BEGIN Entries shown

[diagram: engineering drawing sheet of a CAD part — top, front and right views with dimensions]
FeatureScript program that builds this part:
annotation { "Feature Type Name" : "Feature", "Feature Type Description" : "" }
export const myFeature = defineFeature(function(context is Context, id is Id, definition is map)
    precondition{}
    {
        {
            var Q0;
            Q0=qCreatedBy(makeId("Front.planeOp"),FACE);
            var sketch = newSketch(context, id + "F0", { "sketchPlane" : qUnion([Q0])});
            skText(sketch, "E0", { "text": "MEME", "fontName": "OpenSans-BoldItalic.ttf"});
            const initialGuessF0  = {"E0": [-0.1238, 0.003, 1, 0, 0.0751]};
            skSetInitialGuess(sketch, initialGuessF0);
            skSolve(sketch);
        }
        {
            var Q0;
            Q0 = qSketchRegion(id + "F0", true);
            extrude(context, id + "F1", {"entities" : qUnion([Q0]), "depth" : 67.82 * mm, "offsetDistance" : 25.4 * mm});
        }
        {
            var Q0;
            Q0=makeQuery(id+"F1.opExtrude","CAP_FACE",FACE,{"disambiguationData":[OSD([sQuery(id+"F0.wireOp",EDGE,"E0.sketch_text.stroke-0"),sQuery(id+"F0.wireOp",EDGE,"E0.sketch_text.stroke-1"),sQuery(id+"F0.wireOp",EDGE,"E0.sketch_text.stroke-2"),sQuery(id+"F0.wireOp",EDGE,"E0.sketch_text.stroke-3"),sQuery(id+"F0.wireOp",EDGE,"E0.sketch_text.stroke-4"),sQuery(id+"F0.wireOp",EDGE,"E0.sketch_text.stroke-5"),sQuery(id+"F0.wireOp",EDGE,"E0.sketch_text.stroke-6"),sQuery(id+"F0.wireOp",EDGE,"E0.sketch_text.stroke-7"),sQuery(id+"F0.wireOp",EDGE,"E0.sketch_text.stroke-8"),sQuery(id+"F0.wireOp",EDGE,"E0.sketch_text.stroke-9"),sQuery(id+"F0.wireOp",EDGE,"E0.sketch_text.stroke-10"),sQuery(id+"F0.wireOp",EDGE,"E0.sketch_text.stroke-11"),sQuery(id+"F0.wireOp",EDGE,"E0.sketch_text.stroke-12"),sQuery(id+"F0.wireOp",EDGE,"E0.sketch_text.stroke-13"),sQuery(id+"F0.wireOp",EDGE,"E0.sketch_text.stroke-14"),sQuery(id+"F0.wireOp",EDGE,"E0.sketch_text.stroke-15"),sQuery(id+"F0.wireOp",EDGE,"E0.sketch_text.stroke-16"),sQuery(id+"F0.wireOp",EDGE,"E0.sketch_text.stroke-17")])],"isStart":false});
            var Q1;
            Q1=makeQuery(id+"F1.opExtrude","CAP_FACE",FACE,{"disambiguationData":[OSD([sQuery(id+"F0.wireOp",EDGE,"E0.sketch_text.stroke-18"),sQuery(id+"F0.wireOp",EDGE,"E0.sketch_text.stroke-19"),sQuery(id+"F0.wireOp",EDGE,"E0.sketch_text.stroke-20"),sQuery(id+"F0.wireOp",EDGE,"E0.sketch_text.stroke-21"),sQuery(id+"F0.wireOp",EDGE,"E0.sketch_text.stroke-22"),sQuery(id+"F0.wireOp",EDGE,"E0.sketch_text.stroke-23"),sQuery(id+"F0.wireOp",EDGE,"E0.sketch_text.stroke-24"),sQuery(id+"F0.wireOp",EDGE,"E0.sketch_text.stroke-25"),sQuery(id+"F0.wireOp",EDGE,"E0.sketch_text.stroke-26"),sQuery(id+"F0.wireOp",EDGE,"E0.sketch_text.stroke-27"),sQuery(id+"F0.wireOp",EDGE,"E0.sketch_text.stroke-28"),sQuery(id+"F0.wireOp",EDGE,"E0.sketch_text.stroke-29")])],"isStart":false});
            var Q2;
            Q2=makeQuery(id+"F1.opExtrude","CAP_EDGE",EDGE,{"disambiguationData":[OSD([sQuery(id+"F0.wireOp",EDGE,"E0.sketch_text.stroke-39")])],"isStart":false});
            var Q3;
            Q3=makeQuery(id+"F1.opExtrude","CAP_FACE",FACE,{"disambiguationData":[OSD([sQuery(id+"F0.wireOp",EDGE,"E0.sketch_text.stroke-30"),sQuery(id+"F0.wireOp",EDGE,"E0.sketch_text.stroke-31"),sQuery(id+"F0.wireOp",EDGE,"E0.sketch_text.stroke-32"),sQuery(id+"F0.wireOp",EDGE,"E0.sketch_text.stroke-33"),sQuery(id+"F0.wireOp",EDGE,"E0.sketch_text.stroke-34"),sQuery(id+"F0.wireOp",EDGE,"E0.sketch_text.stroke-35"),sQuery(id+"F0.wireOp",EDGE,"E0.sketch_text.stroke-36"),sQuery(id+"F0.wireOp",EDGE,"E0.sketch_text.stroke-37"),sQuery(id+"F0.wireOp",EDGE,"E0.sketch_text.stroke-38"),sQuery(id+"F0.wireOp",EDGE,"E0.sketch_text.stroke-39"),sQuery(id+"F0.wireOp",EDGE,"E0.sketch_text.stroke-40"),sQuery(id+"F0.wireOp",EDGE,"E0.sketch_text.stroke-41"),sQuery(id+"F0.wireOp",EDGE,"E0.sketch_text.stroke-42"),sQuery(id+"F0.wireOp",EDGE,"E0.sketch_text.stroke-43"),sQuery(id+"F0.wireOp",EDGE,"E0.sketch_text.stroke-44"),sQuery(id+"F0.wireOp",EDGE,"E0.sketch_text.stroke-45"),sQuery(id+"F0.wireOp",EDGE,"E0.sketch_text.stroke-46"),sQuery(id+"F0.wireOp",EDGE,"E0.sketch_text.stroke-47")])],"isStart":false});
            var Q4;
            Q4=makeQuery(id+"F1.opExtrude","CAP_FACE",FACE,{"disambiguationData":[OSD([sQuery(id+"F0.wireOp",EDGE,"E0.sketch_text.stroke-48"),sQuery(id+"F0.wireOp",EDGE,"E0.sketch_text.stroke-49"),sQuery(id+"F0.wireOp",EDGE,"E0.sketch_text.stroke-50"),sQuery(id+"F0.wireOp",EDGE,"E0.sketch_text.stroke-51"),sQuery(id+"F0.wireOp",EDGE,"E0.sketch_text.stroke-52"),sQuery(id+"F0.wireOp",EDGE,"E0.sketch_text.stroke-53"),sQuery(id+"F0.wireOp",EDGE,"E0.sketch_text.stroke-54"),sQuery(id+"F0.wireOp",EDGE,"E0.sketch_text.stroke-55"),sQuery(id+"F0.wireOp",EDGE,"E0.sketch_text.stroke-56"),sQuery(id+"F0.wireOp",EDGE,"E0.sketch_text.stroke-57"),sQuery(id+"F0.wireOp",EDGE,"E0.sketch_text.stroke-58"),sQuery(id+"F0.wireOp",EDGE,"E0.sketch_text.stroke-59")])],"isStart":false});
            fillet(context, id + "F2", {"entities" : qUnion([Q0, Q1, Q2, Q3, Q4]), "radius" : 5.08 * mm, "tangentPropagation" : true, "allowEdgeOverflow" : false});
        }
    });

END Entries shown

> Given task
List every line of the records that contains the string "const". Match the case exactly.

> Correct response
export const myFeature = defineFeature(function(context is Context, id is Id, definition is map)
            const initialGuessF0  = {"E0": [-0.1238, 0.003, 1, 0, 0.0751]};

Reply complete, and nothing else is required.